TRY IT
Work through the material below line by line and say how many lines include the word "added". Only the number, please.

DATA FOR THE TASK

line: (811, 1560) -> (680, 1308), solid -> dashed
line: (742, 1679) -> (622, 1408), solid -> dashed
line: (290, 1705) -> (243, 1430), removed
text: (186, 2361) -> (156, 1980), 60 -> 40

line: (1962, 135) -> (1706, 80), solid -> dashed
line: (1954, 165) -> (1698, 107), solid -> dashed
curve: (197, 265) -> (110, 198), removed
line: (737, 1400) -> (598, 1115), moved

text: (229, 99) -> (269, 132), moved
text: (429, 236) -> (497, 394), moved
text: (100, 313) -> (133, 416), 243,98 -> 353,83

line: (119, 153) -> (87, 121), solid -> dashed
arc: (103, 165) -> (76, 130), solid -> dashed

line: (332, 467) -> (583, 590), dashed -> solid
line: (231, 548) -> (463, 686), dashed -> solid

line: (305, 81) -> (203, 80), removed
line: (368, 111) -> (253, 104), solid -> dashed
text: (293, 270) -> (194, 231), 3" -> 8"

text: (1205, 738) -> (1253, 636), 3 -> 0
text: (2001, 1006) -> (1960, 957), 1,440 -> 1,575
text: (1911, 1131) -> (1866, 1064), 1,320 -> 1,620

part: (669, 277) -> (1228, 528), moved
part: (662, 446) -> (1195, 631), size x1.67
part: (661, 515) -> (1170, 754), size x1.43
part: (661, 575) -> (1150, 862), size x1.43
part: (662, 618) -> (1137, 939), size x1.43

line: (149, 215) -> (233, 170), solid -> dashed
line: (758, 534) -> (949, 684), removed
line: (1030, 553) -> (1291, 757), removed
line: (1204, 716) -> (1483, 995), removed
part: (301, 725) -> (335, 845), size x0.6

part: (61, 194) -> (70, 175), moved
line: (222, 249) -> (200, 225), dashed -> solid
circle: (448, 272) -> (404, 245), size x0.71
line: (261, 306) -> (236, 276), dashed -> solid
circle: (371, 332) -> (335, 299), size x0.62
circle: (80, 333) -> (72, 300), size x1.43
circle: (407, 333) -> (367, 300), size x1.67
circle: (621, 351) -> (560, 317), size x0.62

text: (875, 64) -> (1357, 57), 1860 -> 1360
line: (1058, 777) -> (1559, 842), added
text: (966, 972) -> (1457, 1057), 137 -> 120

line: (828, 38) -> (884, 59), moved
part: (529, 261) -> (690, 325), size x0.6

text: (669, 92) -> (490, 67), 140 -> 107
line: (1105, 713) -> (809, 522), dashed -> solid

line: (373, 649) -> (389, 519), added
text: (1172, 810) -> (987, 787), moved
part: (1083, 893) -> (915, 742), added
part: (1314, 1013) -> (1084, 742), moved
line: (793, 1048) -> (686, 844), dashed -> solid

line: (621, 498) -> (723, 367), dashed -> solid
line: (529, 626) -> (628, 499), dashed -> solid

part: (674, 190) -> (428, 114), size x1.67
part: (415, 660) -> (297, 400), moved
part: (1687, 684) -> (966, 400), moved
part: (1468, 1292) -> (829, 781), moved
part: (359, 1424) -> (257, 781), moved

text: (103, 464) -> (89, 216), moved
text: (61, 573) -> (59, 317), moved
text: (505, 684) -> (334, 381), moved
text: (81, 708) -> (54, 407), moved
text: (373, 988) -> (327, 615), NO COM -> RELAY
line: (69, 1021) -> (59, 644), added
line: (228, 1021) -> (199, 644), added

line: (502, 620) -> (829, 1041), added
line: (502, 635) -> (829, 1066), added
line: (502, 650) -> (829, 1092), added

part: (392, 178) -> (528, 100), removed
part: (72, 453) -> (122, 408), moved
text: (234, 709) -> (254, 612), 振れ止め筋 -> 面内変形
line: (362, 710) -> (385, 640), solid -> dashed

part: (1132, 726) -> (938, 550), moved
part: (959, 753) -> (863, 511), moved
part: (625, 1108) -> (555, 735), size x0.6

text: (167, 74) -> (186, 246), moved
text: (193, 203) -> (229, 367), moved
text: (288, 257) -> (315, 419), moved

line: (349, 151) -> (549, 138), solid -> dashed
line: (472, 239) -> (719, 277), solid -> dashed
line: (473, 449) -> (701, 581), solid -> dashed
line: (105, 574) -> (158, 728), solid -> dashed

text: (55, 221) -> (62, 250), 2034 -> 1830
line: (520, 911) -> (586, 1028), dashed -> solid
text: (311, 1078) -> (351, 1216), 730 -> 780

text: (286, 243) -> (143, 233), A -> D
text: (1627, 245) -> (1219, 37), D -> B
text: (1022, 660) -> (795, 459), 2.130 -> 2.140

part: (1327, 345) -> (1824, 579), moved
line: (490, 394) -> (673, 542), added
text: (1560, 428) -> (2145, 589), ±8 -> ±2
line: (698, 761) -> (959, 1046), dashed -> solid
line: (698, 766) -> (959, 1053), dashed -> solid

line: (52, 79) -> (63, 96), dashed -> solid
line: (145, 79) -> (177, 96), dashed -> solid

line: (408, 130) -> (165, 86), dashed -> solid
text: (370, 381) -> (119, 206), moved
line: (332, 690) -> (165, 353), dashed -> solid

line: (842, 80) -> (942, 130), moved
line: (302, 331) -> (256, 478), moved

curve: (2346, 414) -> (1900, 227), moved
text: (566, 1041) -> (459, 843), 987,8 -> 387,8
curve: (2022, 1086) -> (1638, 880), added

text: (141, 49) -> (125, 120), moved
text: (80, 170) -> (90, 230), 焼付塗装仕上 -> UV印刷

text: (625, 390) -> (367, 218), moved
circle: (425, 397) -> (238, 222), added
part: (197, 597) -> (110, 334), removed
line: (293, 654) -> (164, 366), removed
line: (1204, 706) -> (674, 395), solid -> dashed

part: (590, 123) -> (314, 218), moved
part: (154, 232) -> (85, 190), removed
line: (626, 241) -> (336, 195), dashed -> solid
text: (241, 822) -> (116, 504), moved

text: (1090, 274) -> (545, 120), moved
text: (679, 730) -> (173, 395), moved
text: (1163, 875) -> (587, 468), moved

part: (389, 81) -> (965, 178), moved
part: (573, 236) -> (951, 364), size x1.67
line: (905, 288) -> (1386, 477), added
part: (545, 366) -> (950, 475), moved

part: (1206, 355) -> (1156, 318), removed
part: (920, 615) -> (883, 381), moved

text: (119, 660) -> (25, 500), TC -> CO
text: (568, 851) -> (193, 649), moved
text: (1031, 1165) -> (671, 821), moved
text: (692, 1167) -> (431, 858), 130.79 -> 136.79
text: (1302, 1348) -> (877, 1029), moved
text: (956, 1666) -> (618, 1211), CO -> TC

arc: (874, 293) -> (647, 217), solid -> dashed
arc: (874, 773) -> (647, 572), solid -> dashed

RESULT BELOW
12